▸ **Source passage**:
Did it? Even MacMillan seems to hesitate somewhat in her conclusion. It was undoubtedly a step in thawing the chill between the two countries. Was it inevitable, though? If not Nixon, would it not have been someone else? Mao died in 1976 and Deng Xiaoping, who pushed aside Mao’s chosen successor, Hua Guofeng, was much more friendly to the West, especially in terms of overhauling the Chinese economy. If for no other reason than trade, it seems like Deng, only a few years later, would have taken steps towards the West even if there had been no Nixon-Mao meeting. It also seems impossible for two such large countries to keep on ignoring each other; something had to give sometime between the rivals. MacMillan states that both the U.S. and China are alike in some ways—as she writes, “each has a tendency to think it is right, that it is more moral than other nations.” It’s hard to argue that.

▸ **Apply what you read**:
**1)** Answer these from the passage on the Nixon-Mao meeting, one line each.
(a) Whom did Deng Xiaoping push aside?
(b) In what year did Mao die?
(c) In the quoted words, what tendency does MacMillan say the U.S. and China each have?
**2)** Carry on the passage about the Nixon-Mao meeting from its last sentence, in the same voice.

▸ **Source material**:
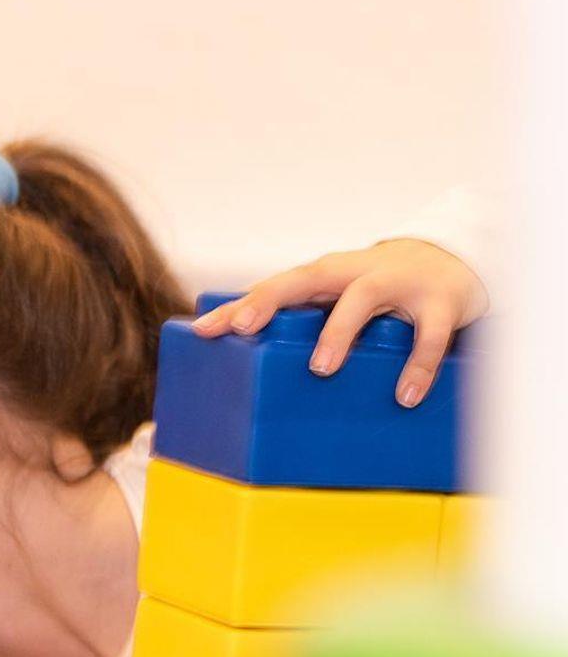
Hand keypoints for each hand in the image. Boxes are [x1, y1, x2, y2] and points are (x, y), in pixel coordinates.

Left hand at [193, 238, 486, 407]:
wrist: (452, 261)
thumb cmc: (375, 289)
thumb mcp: (335, 300)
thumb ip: (299, 325)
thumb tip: (245, 371)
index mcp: (324, 276)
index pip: (273, 287)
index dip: (238, 306)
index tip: (204, 329)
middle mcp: (354, 273)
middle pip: (306, 278)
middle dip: (271, 300)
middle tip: (245, 329)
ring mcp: (397, 283)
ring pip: (362, 298)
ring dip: (339, 331)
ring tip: (321, 369)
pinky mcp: (439, 302)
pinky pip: (428, 334)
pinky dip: (417, 364)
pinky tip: (405, 395)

▸ **Results by task**:
**1)**
(a) Hua Guofeng, Mao's chosen successor.
(b) 1976.
(c) A tendency to think it is right, that it is more moral than other nations.

**2)**
All that said (and as always, I have unfortunately said too much), maybe it is too much to call Nixon’s visit to China the week that changed the world, and maybe it is right that the event has become a footnote to Watergate, Vietnam, the Cold War with the Soviet Union. Maybe; maybe not…Events are still unfolding. We don’t know where China-U.S. relations will be in thirty years and by then Nixon and Mao may have acquired new meaning. That is the way of history. We do not know now what is important or what kind of impact something will have. Things that seem critical today may eventually mean nothing, and the small things that we disregard now may later be revealed as the first steps of earthshaking change. We just don’t know and that is the thrill and discovery of history.
But who am I to say or to know anything? I’m just a girl with a library card.